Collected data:
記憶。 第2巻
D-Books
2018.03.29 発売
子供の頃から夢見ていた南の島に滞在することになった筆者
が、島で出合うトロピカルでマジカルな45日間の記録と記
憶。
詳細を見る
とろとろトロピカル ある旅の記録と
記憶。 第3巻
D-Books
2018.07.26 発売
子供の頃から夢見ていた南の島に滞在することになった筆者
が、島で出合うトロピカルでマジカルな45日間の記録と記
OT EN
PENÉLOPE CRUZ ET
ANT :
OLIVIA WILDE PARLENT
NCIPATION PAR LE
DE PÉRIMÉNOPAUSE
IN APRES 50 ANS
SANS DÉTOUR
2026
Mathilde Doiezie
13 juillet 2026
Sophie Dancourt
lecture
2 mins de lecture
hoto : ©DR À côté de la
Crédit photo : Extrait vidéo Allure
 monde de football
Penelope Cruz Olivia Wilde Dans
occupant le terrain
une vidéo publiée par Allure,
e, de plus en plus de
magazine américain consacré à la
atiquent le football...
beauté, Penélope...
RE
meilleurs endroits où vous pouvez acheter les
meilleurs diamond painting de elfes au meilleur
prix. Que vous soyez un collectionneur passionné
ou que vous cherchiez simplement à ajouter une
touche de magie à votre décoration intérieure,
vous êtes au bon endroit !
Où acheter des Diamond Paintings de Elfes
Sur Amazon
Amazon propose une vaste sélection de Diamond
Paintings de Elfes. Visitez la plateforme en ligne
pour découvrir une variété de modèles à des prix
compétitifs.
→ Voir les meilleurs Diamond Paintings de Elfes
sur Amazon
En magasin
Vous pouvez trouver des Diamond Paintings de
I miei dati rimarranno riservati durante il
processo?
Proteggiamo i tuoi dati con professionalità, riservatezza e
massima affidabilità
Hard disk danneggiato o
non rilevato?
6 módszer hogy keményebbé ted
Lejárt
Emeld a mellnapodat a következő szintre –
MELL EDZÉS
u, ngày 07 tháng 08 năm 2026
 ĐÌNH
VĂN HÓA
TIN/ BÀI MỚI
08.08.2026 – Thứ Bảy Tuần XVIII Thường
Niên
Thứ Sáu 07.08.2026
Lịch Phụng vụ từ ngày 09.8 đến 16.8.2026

EXERCISE GOAL = In how many lines of the data does the string "dati" appear? Only the number should be given.

RESULT BELOW = 2